There is one other matter with which the opposition has a concern with this bill, and it arises from the proposed subsection 4AA(5), which is item 21 of the bill. That proposed subsection stipulates that a de facto relationship may exist notwithstanding that a partner to it may be married to someone else or in another de facto relationship. This adds nothing to what is already understood by the law but it has, by the manner of its statutory expression, raised community concerns that it endorses or tolerates a form of polygamy. The provision can be deleted without affecting the operation or policy of the legislation and therefore I foreshadow that the opposition will also be moving an amendment in that regard in relation to schedule 1, item 21.
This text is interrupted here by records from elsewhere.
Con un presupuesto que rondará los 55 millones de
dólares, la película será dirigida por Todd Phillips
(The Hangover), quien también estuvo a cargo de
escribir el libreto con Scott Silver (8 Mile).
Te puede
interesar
The coalition supports the principles underlying this bill and believes it is important in terms of both efficiency and justice that de facto couples, of whatever sexual orientation, have access to the expertise and experience of the Family Court and the Federal Magistrates Court in relation to all issues arising out of relationship breakdowns. That said, I wish to echo the points made by the opposition in relation to the Same-Sex Relationship (Equal Treatment in Commonwealth Laws—Superannuation) bill. In giving our support to this bill, we do not and will not support any change to or devaluation of the traditional status of marriage as the bedrock of our society. Accepting that people live in a permanent domestic relationship with a same-sex or opposite-sex partner does not and should not be allowed to devalue the traditional unique status of marriage. Subject to that very important observation, and subject to the amendments which I have foreshadowed, the opposition supports the bill.